Marxist Voice ist 2001 aus einer Abspaltung von den IMT-The Struggle-Opportunisten entstanden. Wir haben uns von dieser Gruppierung abgespalten, weil sie die Arbeiterklasse an die bürgerliche PPP fesselte, ständig den demokratischen Zentralismus verletzte und organisatorischen Opportunismus praktizierte. Vor allem tat sie die amerikanische Invasion Afghanistans als nebensächliche Episode ab, obwohl sie Ausdruck des strategischen Vorstoßes des US-Imperialismus nach Zentralasien war.

Als Marxist Voice durch die World Socialist Web Site mit dem IKVI in Kontakt kam, war sie sofort von dessen internationalistischer Perspektive, seinem prinzipienfesten Herangehen an politische Fragen und seiner revolutionären Orientierung auf die Arbeiterklasse, auch die amerikanischen Arbeiter, angezogen. Im Verlaufe mehrerer Jahre gelangten wir immer mehr zur Überzeugung, dass der lange Kampf des IKVI gegen Opportunismus und für den Marxismus von überragender Bedeutung sei, und dass die Lehren dieses Kampfes den Arbeitern in Pakistan vermittelt werden müssten.

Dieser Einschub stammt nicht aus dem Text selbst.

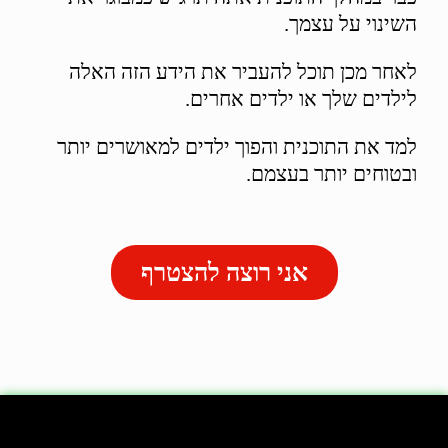
השינוי על עצמך.
לאחר מכן תוכל להעביר את הידע הזה האלה
לילדים שלך או ילדים אחרים.
למד את התוכנית והפוך ילדים למאושרים יותר
ובטוחים יותר בעצמם.
אני רוצה להצטרף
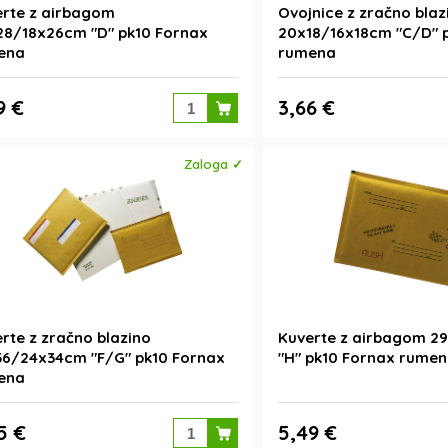
rte z airbagom
Ovojnice z zračno blaz
28/18x26cm "D" pk10 Fornax
20x18/16x18cm "C/D" 
ena
rumena
9 €
3,66 €
Zaloga ✓
rte z zračno blazino
Kuverte z airbagom 2
36/24x34cm "F/G" pk10 Fornax
"H" pk10 Fornax rume
ena
5 €
5,49 €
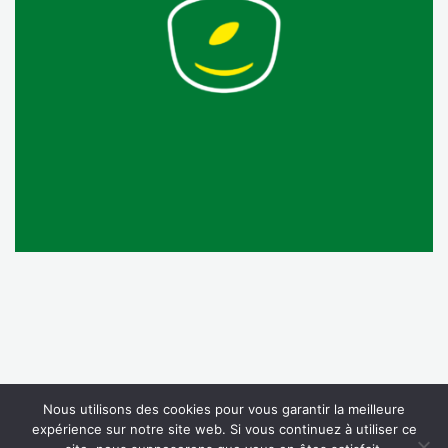
Nous utilisons des cookies pour vous garantir la meilleure
expérience sur notre site web. Si vous continuez à utiliser ce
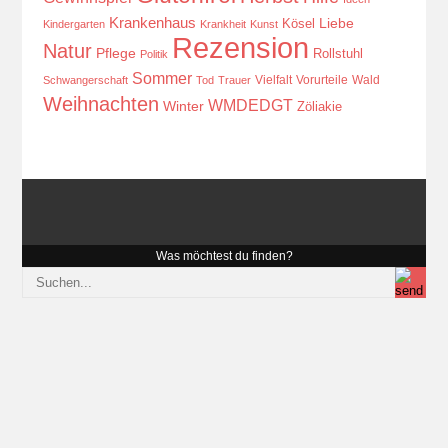
Krankenhaus
Kösel
Liebe
Kindergarten
Krankheit
Kunst
Rezension
Natur
Pflege
Rollstuhl
Politik
Sommer
Vielfalt
Vorurteile
Wald
Schwangerschaft
Tod
Trauer
Weihnachten
WMDEDGT
Winter
Zöliakie
Was möchtest du finden?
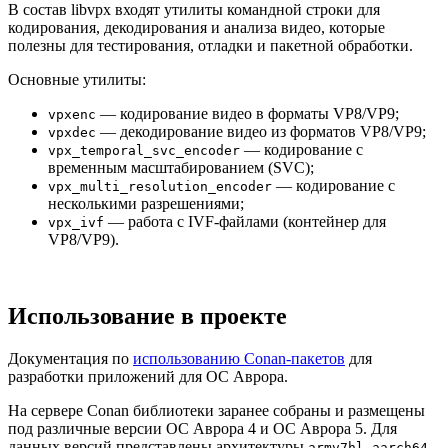
В состав libvpx входят утилиты командной строки для
кодирования, декодирования и анализа видео, которые
полезны для тестирования, отладки и пакетной обработки.
Основные утилиты:
— кодирование видео в форматы VP8/VP9;
vpxenc
— декодирование видео из форматов VP8/VP9;
vpxdec
— кодирование с
vpx_temporal_svc_encoder
временным масштабированием (SVC);
— кодирование с
vpx_multi_resolution_encoder
несколькими разрешениями;
— работа с IVF-файлами (контейнер для
vpx_ivf
VP8/VP9).
Использование в проекте
Документация по
использованию Conan-пакетов
для
разработки приложений для ОС Аврора.
На сервере Conan библиотеки заранее собраны и размещены
под различные версии ОС Аврора 4 и ОC Аврора 5. Для
данных версий представлены архитектуры
,
armv7hl
aarch64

Von besonderer Bedeutung ist der Kampf der RCL/SEP in Sri Lanka, das Programm der Permanenten Revolution zu entwickeln, der unter der Anleitung des IKVI geführt wurde.

Bei der Gründung der Vierten Internationale 1938 betonte Trotzki ihre Bedeutung für die Überwindung der Krise der revolutionären Führung der Arbeiterklasse. „Wir sind nicht“, erklärte Trotzki, „ eine Partei, wie andere Parteien… Unser Ziel ist die volle materielle und geistige Befreiung der Arbeiter und Unterdrückten durch die sozialistische Revolution. Niemand außer uns selbst wird sie vorbereiten, niemand außer uns wird sie leiten.“

Wir fordern alle Sympathisanten und Leser von Marxist Voice und alle Leser der World Socialist Web Site in Pakistan auf, diese Erklärung zu studieren, Mitglied bei uns zu werden und an dem Kampf zum Aufbau des IKVI teilzunehmen.